To install Unsloth on your own computer, follow the installation instructions on our Github page [here](https://github.com/unslothai/unsloth?tab=readme-ov-file#-installation-instructions).

You will learn how to do [data prep](#Data), how to [train](#Train), how to [run the model](#Inference), & [how to save it](#Save) (eg for Llama.cpp).

[NEW] Llama-3.1 8b, 70b & 405b are trained on a crazy 15 trillion tokens with 128K long context lengths!

**[NEW] Try 2x faster inference in a free Colab for Llama-3.1 8b Instruct [here](https://colab.research.google.com/drive/1T-YBVfnphoVc8E2E854qF3jdia2Ll2W2?usp=sharing)**

In [None]:
%%capture
!pip install unsloth
# Also get the latest nightly Unsloth!
!pip uninstall unsloth -y && pip install --upgrade --no-cache-dir "unsloth[colab-new] @ git+https://github.com/unslothai/unsloth.git"

* We support Llama, Mistral, Phi-3, Gemma, Yi, DeepSeek, Qwen, TinyLlama, Vicuna, Open Hermes etc
* We support 16bit LoRA or 4bit QLoRA. Both 2x faster.
* `max_seq_length` can be set to anything, since we do automatic RoPE Scaling via [kaiokendev's](https://kaiokendev.github.io/til) method.
* [**NEW**] We make Gemma-2 9b / 27b **2x faster**! See our [Gemma-2 9b notebook](https://colab.research.google.com/drive/1vIrqH5uYDQwsJ4-OO3DErvuv4pBgVwk4?usp=sharing)
* [**NEW**] To finetune and auto export to Ollama, try our [Ollama notebook](https://colab.research.google.com/drive/1WZDi7APtQ9VsvOrQSSC5DDtxq159j8iZ?usp=sharing)
* [**NEW**] We make Mistral NeMo 12B 2x faster and fit in under 12GB of VRAM! [Mistral NeMo notebook](https://colab.research.google.com/drive/17d3U-CAIwzmbDRqbZ9NnpHxCkmXB6LZ0?usp=sharing)

In [None]:
from unsloth import FastLanguageModel
import torch
max_seq_length = 2048 # Choose any! We auto support RoPE Scaling internally!
dtype = None # None for auto detection. Float16 for Tesla T4, V100, Bfloat16 for Ampere+
load_in_4bit = False # Use 4bit quantization to reduce memory usage. Can be False.

__Complete the following__.
• a. Reproduce the part of the Unsloth notebook text starting at "[NEW] Llama-3.1 8b, 70b" and ending at "latest nightly Unsloth!".
• b. Translate this sentence from the Unsloth notebook text into Spanish: "We support 16bit LoRA or 4bit QLoRA."
• c. Go on with the Unsloth notebook text from where it stops.

Dataset entries
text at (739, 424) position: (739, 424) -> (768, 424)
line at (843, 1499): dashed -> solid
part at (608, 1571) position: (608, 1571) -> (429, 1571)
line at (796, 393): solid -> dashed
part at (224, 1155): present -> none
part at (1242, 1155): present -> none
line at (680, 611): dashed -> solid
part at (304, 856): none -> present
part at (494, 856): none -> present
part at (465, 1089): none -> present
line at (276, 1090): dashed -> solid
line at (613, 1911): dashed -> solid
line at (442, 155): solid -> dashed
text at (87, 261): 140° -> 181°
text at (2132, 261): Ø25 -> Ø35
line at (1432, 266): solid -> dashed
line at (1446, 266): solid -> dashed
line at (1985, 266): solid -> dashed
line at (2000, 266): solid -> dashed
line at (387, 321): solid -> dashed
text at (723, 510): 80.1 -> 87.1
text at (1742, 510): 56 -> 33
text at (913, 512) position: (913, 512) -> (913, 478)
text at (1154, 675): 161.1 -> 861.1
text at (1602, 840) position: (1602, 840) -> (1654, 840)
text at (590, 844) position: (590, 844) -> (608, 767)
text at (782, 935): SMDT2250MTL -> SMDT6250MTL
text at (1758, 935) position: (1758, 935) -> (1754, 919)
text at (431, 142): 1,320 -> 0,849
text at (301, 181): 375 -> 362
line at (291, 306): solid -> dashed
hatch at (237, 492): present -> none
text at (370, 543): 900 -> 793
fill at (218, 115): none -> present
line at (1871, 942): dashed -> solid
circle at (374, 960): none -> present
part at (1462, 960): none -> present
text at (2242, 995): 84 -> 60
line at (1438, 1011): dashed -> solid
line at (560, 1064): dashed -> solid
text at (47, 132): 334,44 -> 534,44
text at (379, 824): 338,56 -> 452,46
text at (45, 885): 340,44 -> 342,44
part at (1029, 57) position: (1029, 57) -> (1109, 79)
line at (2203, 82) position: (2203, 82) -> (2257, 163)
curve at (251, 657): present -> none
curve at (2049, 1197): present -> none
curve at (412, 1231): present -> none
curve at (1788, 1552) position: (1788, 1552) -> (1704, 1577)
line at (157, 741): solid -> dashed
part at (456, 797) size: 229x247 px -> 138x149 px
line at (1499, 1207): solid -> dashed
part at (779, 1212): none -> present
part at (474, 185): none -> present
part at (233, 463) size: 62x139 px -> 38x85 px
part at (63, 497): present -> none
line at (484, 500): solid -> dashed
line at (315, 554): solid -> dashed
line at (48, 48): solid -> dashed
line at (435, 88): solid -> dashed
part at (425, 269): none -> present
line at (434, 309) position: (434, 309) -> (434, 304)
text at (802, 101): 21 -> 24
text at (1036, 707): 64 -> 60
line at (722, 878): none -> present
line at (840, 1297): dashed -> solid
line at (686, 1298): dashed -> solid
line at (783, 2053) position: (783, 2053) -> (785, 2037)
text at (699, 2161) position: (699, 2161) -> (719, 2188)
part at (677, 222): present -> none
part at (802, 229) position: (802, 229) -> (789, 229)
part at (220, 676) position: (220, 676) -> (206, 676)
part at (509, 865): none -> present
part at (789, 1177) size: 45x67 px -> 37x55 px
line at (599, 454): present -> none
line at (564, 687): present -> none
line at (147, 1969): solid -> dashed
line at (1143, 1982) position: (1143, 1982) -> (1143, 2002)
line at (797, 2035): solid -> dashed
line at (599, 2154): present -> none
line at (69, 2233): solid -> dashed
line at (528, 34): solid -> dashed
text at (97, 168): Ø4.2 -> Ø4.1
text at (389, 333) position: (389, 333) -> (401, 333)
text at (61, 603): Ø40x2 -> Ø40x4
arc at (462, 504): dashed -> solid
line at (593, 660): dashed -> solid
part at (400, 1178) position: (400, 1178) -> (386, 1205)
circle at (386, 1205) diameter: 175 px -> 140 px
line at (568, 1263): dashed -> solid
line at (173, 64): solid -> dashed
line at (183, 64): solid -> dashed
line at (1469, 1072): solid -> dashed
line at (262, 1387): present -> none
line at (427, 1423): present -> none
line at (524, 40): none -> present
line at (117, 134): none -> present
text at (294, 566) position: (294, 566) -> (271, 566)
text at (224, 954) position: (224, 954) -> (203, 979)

__Answer set__.
• a.
[NEW] Llama-3.1 8b, 70b & 405b are trained on a crazy 15 trillion tokens with 128K long context lengths!

**[NEW] Try 2x faster inference in a free Colab for Llama-3.1 8b Instruct [here](https://colab.research.google.com/drive/1T-YBVfnphoVc8E2E854qF3jdia2Ll2W2?usp=sharing)**

In [None]:
%%capture
!pip install unsloth
# Also get the latest nightly Unsloth!

• b. Admitimos LoRA de 16 bits o QLoRA de 4 bits.

• c.
# 4bit pre quantized models we support for 4x faster downloading + no OOMs.
fourbit_models = [
    "unsloth/Meta-Llama-3.1-8B-bnb-4bit",      # Llama-3.1 15 trillion tokens model 2x faster!
    "unsloth/Meta-Llama-3.1-8B-Instruct-bnb-4bit",
    "unsloth/Meta-Llama-3.1-70B-bnb-4bit",
    "unsloth/Meta-Llama-3.1-405B-bnb-4bit",    # We also uploaded 4bit for 405b!
    "unsloth/Mistral-Nemo-Base-2407-bnb-4bit", # New Mistral 12b 2x faster!
    "unsloth/Mistral-Nemo-Instruct-2407-bnb-4bit",
    "unsloth/mistral-7b-v0.3-bnb-4bit",        # Mistral v3 2x faster!
    "unsloth/mistral-7b-instruct-v0.3-bnb-4bit",
    "unsloth/Phi-3.5-mini-instruct",           # Phi-3.5 2x faster!
    "unsloth/Phi-3-medium-4k-instruct",
    "unsloth/gemma-2-9b-bnb-4bit",
    "unsloth/gemma-2-27b-bnb-4bit",            # Gemma 2x faster!
] # More models at https://huggingface.co/unsloth

model, tokenizer = FastLanguageModel.from_pretrained(
    model_name = "unsloth/Meta-Llama-3.1-8B-Instruct",
    max_seq_length = max_seq_length,
    dtype = dtype,
    load_in_4bit = load_in_4bit,
    # token = "hf_...", # use one if using gated models like meta-llama/Llama-2-7b-hf
)

We now add LoRA adapters so we only need to update 1 to 10% of all parameters!

In [None]:
model = FastLanguageModel.get_peft_model(
    model,
    r = 8, # Choose any number > 0 ! Suggested 8, 16, 32, 64, 128
    target_modules = ["q_proj", "k_proj", "v_proj", "o_proj",
                      "gate_proj", "up_proj", "down_proj",],
    lora_alpha = 8,
    lora_dropout = 0, # Supports any, but = 0 is optimized
    bias = "none",    # Supports any, but = "none" is optimized
    # [NEW] "unsloth" uses 30% less VRAM, fits 2x larger batch sizes!
    use_gradient_checkpointing = "unsloth", # True or "unsloth" for very long context
    random_state = 3407,
    use_rslora = False,  # We support rank stabilized LoRA
    loftq_config = None, # And LoftQ
)

In [None]:
from google.colab import drive
drive.mount('/content/drive')

<a name="Data"></a>
### Data Prep
We now use the Alpaca dataset from [yahma](https://huggingface.co/datasets/yahma/alpaca-cleaned), which is a filtered version of 52K of the original [Alpaca dataset](https://crfm.stanford.edu/2023/03/13/alpaca.html). You can replace this code section with your own data prep.

**[NOTE]** To train only on completions (ignoring the user's input) read TRL's docs [here](https://huggingface.co/docs/trl/sft_trainer#train-on-completions-only).

**[NOTE]** Remember to add the **EOS_TOKEN** to the tokenized output!! Otherwise you'll get infinite generations!

If you want to use the `llama-3` template for ShareGPT datasets, try our conversational [notebook](https://colab.research.google.com/drive/1XamvWYinY6FOSX9GLvnqSjjsNflxdhNc?usp=sharing).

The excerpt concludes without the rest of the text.